(EXERCISE AIM): Show every line of the records below that contains the word "with". Case counts.

(DATA TO EXAMINE):
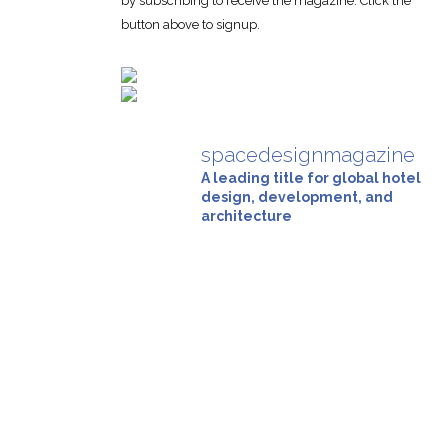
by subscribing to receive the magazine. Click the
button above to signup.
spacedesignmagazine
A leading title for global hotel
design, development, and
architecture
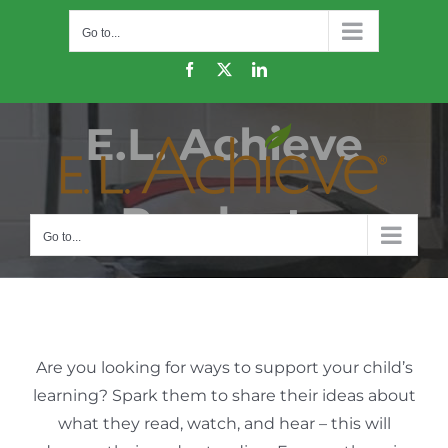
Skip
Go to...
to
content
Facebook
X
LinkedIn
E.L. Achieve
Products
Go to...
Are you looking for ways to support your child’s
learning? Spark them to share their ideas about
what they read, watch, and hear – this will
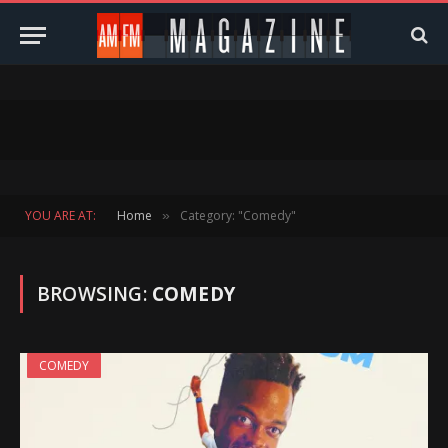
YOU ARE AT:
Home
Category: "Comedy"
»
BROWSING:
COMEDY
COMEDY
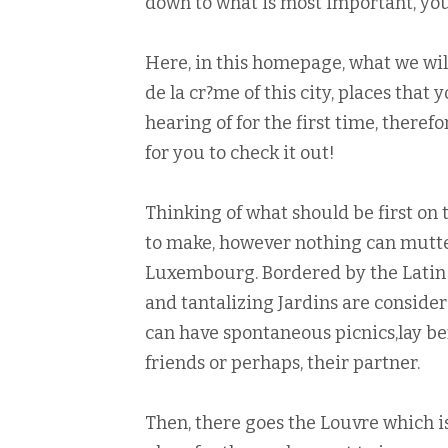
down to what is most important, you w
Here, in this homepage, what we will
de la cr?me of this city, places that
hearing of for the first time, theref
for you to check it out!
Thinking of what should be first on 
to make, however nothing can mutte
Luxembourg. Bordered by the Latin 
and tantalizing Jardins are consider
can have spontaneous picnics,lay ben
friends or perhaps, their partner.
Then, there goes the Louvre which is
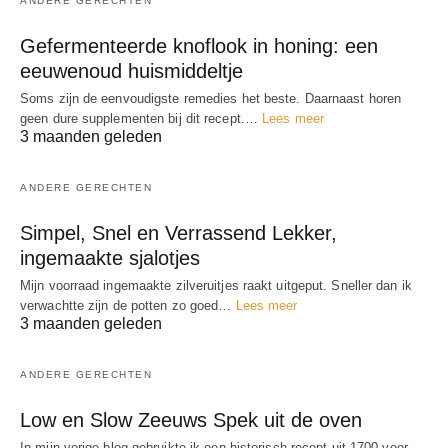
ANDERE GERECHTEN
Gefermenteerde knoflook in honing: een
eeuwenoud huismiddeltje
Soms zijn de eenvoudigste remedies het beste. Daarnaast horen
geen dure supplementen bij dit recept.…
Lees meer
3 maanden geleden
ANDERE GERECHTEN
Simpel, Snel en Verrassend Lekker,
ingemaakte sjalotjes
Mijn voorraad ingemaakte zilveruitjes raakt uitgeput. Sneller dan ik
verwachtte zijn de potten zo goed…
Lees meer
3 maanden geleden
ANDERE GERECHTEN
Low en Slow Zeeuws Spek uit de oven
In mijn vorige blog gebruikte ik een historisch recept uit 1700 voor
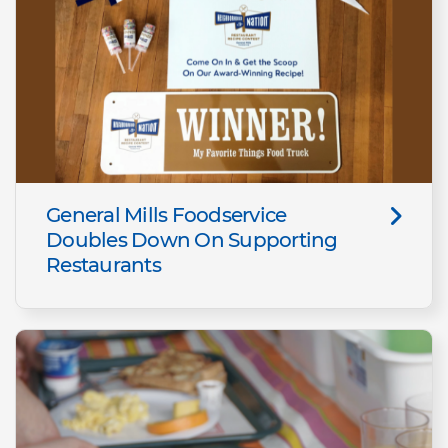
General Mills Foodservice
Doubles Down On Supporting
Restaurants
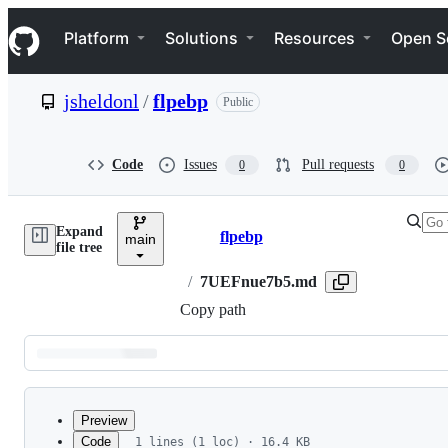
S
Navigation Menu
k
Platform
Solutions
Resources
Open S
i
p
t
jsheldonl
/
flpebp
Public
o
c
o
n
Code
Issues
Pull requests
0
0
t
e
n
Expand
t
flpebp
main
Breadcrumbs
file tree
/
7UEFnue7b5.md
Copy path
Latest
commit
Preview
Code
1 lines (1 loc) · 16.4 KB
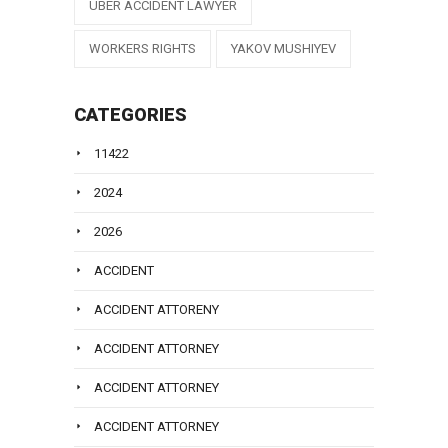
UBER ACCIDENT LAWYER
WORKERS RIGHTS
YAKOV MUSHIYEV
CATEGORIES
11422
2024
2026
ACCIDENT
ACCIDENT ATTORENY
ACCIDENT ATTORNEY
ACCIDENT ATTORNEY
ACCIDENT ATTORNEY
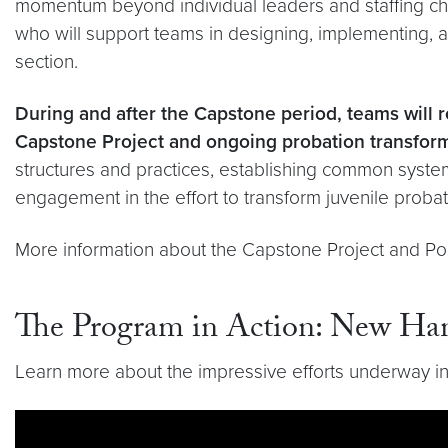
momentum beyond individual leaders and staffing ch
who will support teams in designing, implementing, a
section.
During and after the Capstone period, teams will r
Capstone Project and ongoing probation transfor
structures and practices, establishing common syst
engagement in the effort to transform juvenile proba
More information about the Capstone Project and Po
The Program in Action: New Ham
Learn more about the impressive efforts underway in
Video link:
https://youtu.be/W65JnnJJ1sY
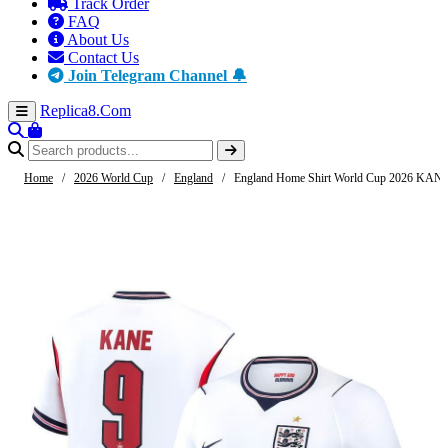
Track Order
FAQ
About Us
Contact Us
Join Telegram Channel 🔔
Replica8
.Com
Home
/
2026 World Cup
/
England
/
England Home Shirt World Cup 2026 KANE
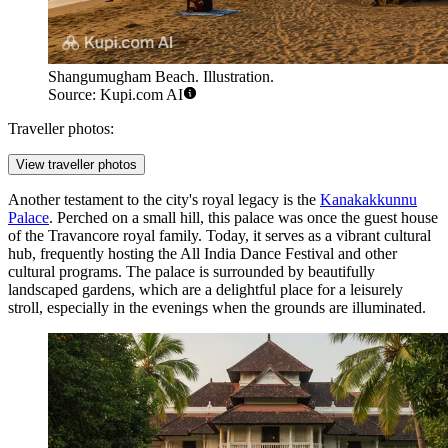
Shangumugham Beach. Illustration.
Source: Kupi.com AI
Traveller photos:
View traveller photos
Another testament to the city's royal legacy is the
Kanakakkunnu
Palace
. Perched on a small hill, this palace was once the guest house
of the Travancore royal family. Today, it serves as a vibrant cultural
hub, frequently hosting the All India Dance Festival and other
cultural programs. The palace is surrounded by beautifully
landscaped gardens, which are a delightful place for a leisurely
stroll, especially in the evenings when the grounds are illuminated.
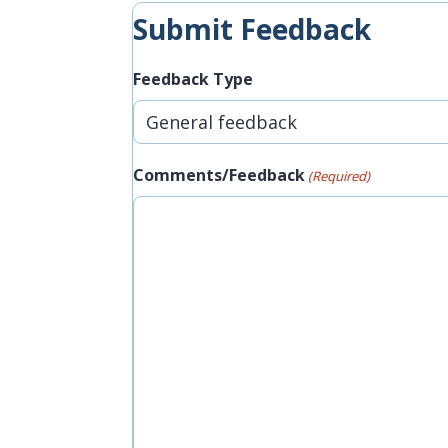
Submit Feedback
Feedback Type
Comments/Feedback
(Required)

--

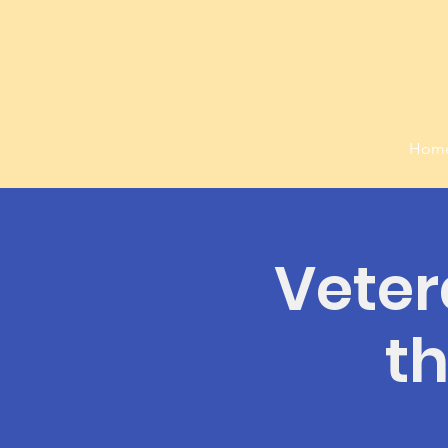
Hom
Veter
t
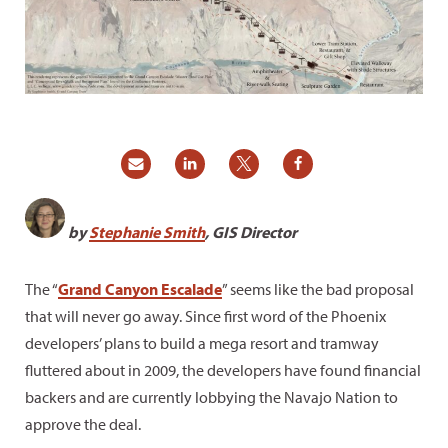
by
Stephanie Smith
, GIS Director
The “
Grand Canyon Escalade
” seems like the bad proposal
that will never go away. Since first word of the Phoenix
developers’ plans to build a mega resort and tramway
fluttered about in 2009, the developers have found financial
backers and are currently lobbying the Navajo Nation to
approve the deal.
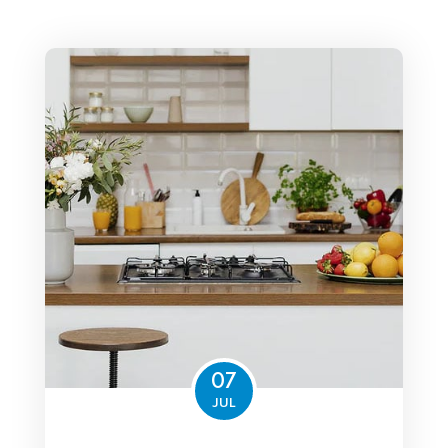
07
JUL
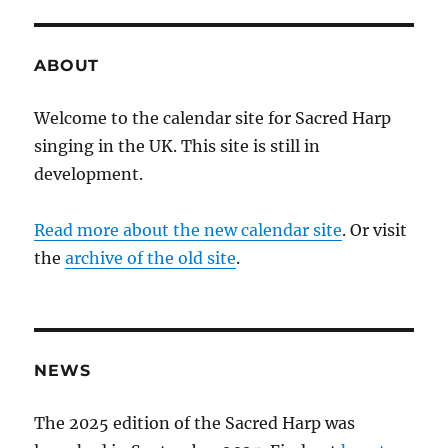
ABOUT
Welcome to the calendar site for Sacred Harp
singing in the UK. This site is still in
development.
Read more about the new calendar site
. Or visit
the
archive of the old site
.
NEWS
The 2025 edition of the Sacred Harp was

* * *

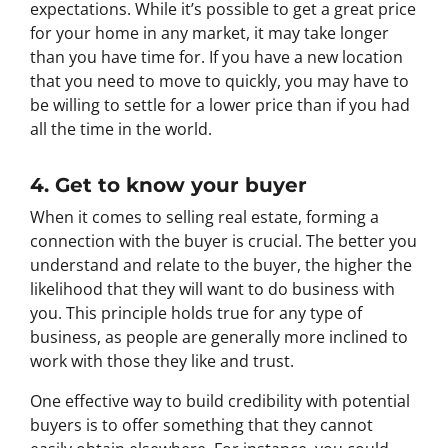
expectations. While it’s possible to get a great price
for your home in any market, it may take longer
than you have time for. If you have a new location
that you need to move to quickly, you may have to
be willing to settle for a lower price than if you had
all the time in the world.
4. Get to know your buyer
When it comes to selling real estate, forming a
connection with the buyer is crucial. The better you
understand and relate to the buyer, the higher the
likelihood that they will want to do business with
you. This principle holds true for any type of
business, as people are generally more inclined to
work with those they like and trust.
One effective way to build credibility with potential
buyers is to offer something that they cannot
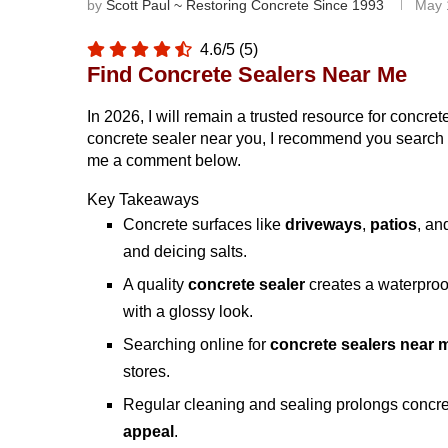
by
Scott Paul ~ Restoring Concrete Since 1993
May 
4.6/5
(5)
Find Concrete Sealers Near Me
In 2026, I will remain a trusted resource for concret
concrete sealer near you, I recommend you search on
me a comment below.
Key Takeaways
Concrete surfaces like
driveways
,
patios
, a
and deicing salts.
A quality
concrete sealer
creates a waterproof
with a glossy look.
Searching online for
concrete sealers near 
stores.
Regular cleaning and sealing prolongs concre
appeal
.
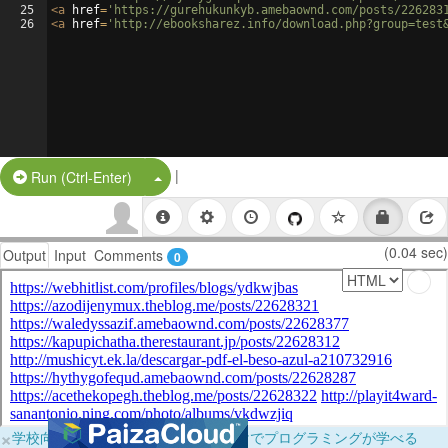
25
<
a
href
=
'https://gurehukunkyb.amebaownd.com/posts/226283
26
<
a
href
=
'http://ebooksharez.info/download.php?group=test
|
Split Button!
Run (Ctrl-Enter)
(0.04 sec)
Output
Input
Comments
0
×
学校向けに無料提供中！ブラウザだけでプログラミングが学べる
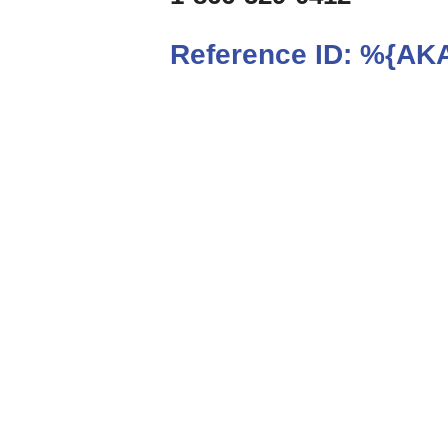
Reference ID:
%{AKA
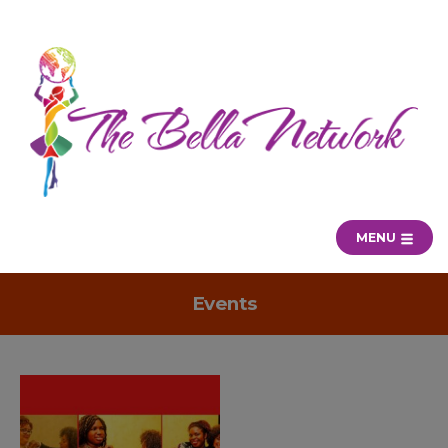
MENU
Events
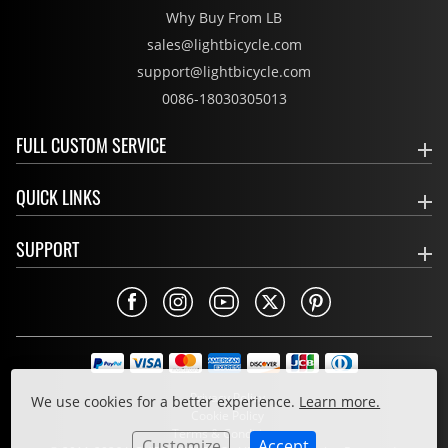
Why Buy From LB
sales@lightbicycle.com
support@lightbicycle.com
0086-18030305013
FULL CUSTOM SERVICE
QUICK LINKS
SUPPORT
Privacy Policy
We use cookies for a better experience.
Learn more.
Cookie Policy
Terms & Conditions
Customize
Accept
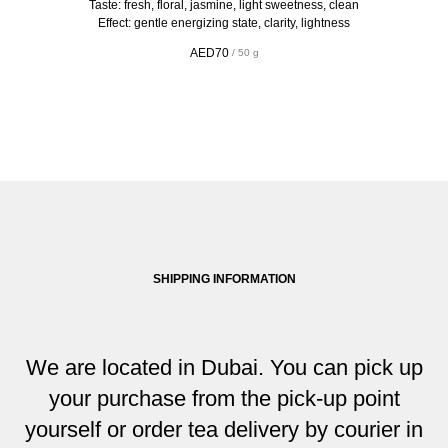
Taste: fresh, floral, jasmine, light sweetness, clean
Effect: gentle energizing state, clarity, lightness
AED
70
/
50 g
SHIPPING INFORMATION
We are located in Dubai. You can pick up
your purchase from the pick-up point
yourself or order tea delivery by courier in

(OUTPUT FOR THIS TASK):
connection with the buyer is crucial. The better you
likelihood that they will want to do business with
work with those they like and trust.
One effective way to build credibility with potential
with a glossy look.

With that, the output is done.